Johnson told commission members there are eight billboards along the Waccamaw Neck Commercial Corridor Overlay Zone with the potential to be converted to electronic billboards with up to five sites that could qualify for new ones. The county staff counted 35 billboards in the corridor along Highway 17. All but eight are non-conforming based on the fact they were not on an individual lot, not zoned appropriately or did not meet the 1,000-foot separation requirement from other billboards. Some, Johnson said, are nonconforming in more than one area. The county’s off-premise sign ordinance says billboards cannot be further illuminated unless the entire structure is brought into conformity. Electronic billboards do not fall under a newly approved corridor sign ordinance that eliminates new electronic reader boards.

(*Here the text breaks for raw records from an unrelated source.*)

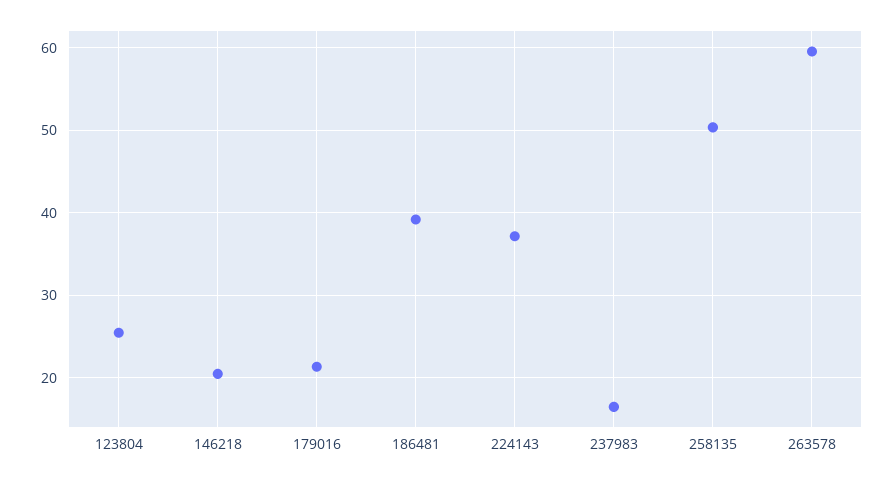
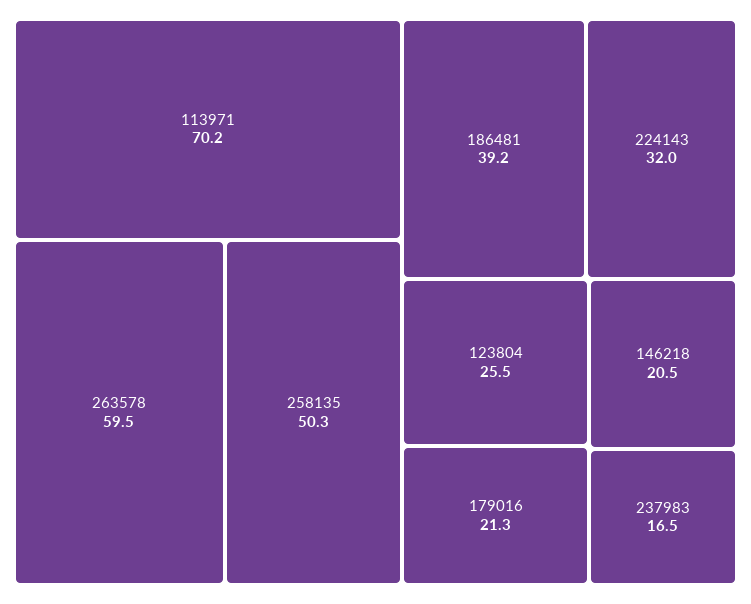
  {
    "123804": 25.5,
    "146218": 20.5,
    "179016": 21.3,
    "186481": 39.2,
-   "224143": 37,
+   "224143": 32,
    "237983": 16.5,
    "258135": 50.3,
-   "263578": 59.5
+   "263578": 59.5,
+   "113971": 70.2
  }

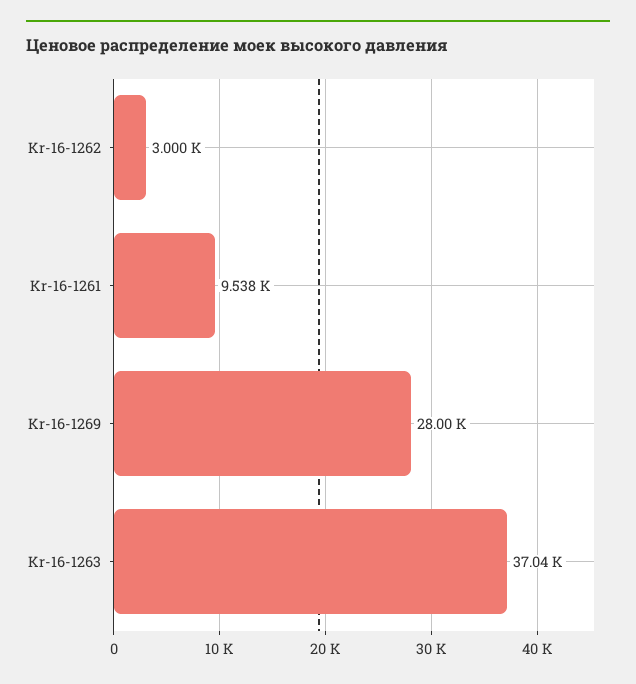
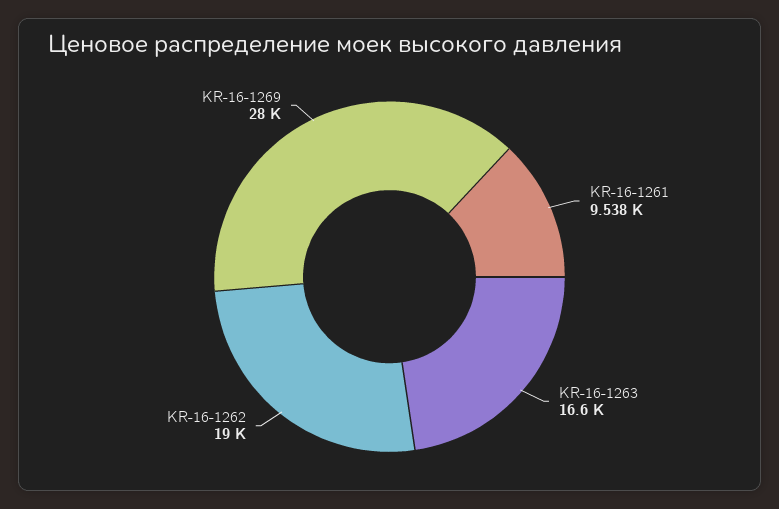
  {
-   "Kr-16-1262": 3000,
+   "Kr-16-1262": 19000,
    "Kr-16-1261": 9538,
    "Kr-16-1269": 28000,
-   "Kr-16-1263": 37040
+   "Kr-16-1263": 16600
  }

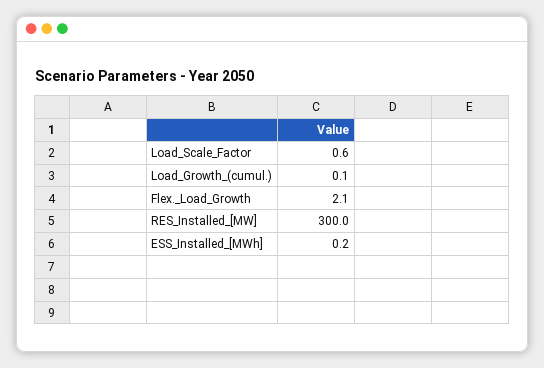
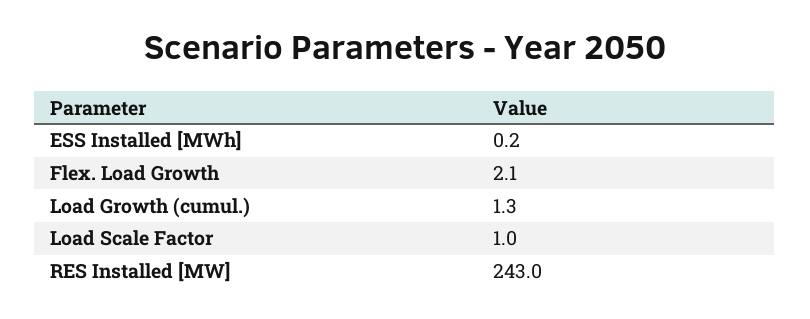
  {
-   "Load_Scale_Factor": 0.6,
+   "Load_Scale_Factor": 1,
-   "Load_Growth_(cumul.)": 0.1,
+   "Load_Growth_(cumul.)": 1.3,
    "Flex._Load_Growth": 2.1,
-   "RES_Installed_[MW]": 300,
+   "RES_Installed_[MW]": 243,
    "ESS_Installed_[MWh]": 0.2
  }

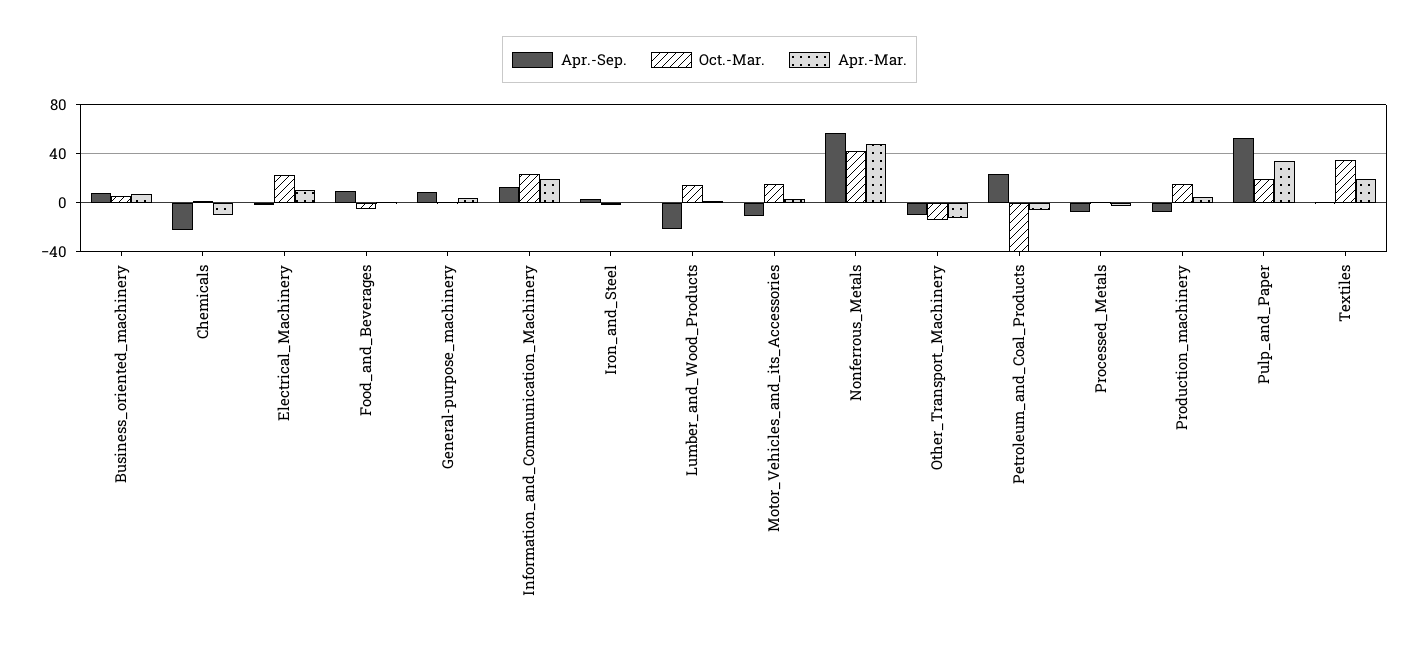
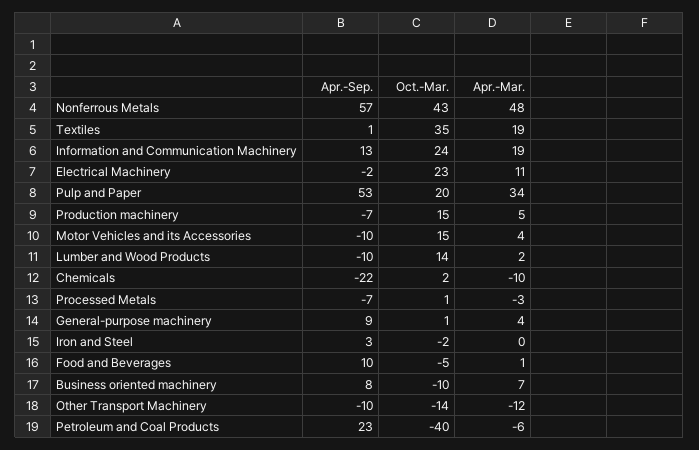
  {
    "Apr.-Sep.": {
      "Business_oriented_machinery": 8,
      "Chemicals": -22,
      "Electrical_Machinery": -2,
      "Food_and_Beverages": 10,
      "General-purpose_machinery": 9,
      "Information_and_Communication_Machinery": 13,
      "Iron_and_Steel": 3,
-     "Lumber_and_Wood_Products": -20,
+     "Lumber_and_Wood_Products": -10,
      "Motor_Vehicles_and_its_Accessories": -10,
      "Nonferrous_Metals": 57,
      "Other_Transport_Machinery": -10,
      "Petroleum_and_Coal_Products": 23,
      "Processed_Metals": -7,
      "Production_machinery": -7,
      "Pulp_and_Paper": 53,
      "Textiles": 1
    },
    "Oct.-Mar.": {
-     "Business_oriented_machinery": 5,
+     "Business_oriented_machinery": -10,
      "Chemicals": 2,
      "Electrical_Machinery": 23,
      "Food_and_Beverages": -5,
      "General-purpose_machinery": 1,
      "Information_and_Communication_Machinery": 24,
      "Iron_and_Steel": -2,
      "Lumber_and_Wood_Products": 14,
      "Motor_Vehicles_and_its_Accessories": 15,
      "Nonferrous_Metals": 43,
      "Other_Transport_Machinery": -14,
      "Petroleum_and_Coal_Products": -40,
      "Processed_Metals": 1,
      "Production_machinery": 15,
      "Pulp_and_Paper": 20,
      "Textiles": 35
    },
    "Apr.-Mar.": {
      "Business_oriented_machinery": 7,
      "Chemicals": -10,
      "Electrical_Machinery": 11,
      "Food_and_Beverages": 1,
      "General-purpose_machinery": 4,
      "Information_and_Communication_Machinery": 19,
      "Iron_and_Steel": 0,
      "Lumber_and_Wood_Products": 2,
      "Motor_Vehicles_and_its_Accessories": 4,
      "Nonferrous_Metals": 48,
      "Other_Transport_Machinery": -12,
      "Petroleum_and_Coal_Products": -6,
      "Processed_Metals": -3,
      "Production_machinery": 5,
      "Pulp_and_Paper": 34,
      "Textiles": 19
    }
  }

Brian Henry, commission chairman, said he favored getting the discussion started. “If people don’t care,” he said, “at least we explored it. We have a sign ordinance and architectural rules. Why are we having billboards that are lighting the sky and flashing?”

Johnson said Georgetown County Attorney Wesley Bryant is researching potential billboard limitations but the matter is complicated. “Unfortunately, there is no case law in South Carolina,” Johnson said. “You get into free speech, interstate commerce and a federal primary road is another thing. I do know that local government can regulate off-site signs for spacing, lighting — that’s a key word — and size. We do know that the door is open. We just don’t have a resolution.”